Given exercise: Please reproduce the material below, substituting "vernacular name" for every instance of "common name" and leaving all else as it stands.

[Records from a data source]
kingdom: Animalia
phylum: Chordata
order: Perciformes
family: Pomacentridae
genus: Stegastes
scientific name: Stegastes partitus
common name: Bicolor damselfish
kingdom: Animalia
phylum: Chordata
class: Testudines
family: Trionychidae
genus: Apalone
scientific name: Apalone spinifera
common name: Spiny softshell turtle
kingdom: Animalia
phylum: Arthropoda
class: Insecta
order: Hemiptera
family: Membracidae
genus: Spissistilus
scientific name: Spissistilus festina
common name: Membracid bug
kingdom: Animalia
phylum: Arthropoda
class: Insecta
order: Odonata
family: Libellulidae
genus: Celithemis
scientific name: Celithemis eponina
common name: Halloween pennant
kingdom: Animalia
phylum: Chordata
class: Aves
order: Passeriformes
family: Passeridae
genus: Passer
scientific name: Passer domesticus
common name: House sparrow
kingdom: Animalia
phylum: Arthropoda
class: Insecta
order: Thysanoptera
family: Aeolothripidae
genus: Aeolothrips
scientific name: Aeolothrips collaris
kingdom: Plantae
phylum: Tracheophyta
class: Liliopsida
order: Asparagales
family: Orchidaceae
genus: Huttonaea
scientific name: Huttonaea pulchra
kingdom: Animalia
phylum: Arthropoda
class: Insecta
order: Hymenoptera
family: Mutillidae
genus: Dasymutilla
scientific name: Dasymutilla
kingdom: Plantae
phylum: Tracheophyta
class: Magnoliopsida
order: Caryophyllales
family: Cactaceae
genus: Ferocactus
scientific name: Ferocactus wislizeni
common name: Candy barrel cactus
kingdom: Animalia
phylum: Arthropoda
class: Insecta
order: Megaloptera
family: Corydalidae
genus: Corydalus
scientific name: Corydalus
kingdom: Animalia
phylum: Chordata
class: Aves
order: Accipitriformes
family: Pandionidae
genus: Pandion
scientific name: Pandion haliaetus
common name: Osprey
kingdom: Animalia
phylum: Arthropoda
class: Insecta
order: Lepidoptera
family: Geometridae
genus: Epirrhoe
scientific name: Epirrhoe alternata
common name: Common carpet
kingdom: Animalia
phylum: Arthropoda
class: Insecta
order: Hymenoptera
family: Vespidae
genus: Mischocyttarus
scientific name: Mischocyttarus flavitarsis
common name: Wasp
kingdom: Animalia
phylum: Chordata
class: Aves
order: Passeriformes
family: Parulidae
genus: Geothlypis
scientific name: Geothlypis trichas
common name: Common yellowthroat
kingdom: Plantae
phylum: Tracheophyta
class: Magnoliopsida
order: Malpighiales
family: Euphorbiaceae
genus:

Solution to this problem:
kingdom: Animalia
phylum: Chordata
order: Perciformes
family: Pomacentridae
genus: Stegastes
scientific name: Stegastes partitus
vernacular name: Bicolor damselfish
kingdom: Animalia
phylum: Chordata
class: Testudines
family: Trionychidae
genus: Apalone
scientific name: Apalone spinifera
vernacular name: Spiny softshell turtle
kingdom: Animalia
phylum: Arthropoda
class: Insecta
order: Hemiptera
family: Membracidae
genus: Spissistilus
scientific name: Spissistilus festina
vernacular name: Membracid bug
kingdom: Animalia
phylum: Arthropoda
class: Insecta
order: Odonata
family: Libellulidae
genus: Celithemis
scientific name: Celithemis eponina
vernacular name: Halloween pennant
kingdom: Animalia
phylum: Chordata
class: Aves
order: Passeriformes
family: Passeridae
genus: Passer
scientific name: Passer domesticus
vernacular name: House sparrow
kingdom: Animalia
phylum: Arthropoda
class: Insecta
order: Thysanoptera
family: Aeolothripidae
genus: Aeolothrips
scientific name: Aeolothrips collaris
kingdom: Plantae
phylum: Tracheophyta
class: Liliopsida
order: Asparagales
family: Orchidaceae
genus: Huttonaea
scientific name: Huttonaea pulchra
kingdom: Animalia
phylum: Arthropoda
class: Insecta
order: Hymenoptera
family: Mutillidae
genus: Dasymutilla
scientific name: Dasymutilla
kingdom: Plantae
phylum: Tracheophyta
class: Magnoliopsida
order: Caryophyllales
family: Cactaceae
genus: Ferocactus
scientific name: Ferocactus wislizeni
vernacular name: Candy barrel cactus
kingdom: Animalia
phylum: Arthropoda
class: Insecta
order: Megaloptera
family: Corydalidae
genus: Corydalus
scientific name: Corydalus
kingdom: Animalia
phylum: Chordata
class: Aves
order: Accipitriformes
family: Pandionidae
genus: Pandion
scientific name: Pandion haliaetus
vernacular name: Osprey
kingdom: Animalia
phylum: Arthropoda
class: Insecta
order: Lepidoptera
family: Geometridae
genus: Epirrhoe
scientific name: Epirrhoe alternata
vernacular name: Common carpet
kingdom: Animalia
phylum: Arthropoda
class: Insecta
order: Hymenoptera
family: Vespidae
genus: Mischocyttarus
scientific name: Mischocyttarus flavitarsis
vernacular name: Wasp
kingdom: Animalia
phylum: Chordata
class: Aves
order: Passeriformes
family: Parulidae
genus: Geothlypis
scientific name: Geothlypis trichas
vernacular name: Common yellowthroat
kingdom: Plantae
phylum: Tracheophyta
class: Magnoliopsida
order: Malpighiales
family: Euphorbiaceae
genus:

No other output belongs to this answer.